London, England (JFK+50) Today we know it as the Salvation Army, but the organization can trace its roots back to the founding of the Christian Mission here in London a century and a half ago today, July 5, 1865.
Revivalist minister William Booth* and his wife Catherine established the Methodist organization which was modeled after the British army. Among the projects sponsored by the group were soup kitchens to provide food for the poor.
Unlike the traditional churches, the Christian Mission accepted thieves, prostitutes, gamblers and drunkards.
By 1874, the CM had a hundred volunteers and 42 evangelists. Its founder began to be known as the "General," and his followers as the "Hallelujah Army."
In 1878, General Booth saw his organization described as a "Volunteer Army," which he apparently didn't like, because he crossed out the Volunteer and replaced it with Salvation.
Lt. Eliza Shirley held the first meeting of the Salvation Army in the United States in Philadelphia in 1879. The Salvation Army is still based in London today and has branches in 75 countries around the world.
Manifesto of the Christian Mission (1878)
*William Booth (1829-1912) was born in Sneinton, Nottingham, England.
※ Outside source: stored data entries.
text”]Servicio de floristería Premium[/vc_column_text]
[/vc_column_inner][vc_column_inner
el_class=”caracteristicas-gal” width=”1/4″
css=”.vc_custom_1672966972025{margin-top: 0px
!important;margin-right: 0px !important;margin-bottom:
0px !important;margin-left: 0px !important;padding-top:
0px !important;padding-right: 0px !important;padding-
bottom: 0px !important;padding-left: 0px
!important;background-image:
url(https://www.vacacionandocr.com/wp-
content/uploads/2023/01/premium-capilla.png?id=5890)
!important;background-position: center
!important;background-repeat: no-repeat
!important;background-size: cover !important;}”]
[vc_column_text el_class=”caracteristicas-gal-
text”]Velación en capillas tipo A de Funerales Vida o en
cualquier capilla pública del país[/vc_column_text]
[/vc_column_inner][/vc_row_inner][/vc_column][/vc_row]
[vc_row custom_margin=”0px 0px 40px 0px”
He converted to Methodism in 1844 and joined the Methodist Reform Church in 1852. After founding the Christian Mission, WB published a magazine and wrote books. In Darkest England and the Way Out (1890) became a best seller.
The General's Salvation Army was at one time treated with hostility by the Church of England. One of the criticisms of the organization was that it elevated women to the same status as men.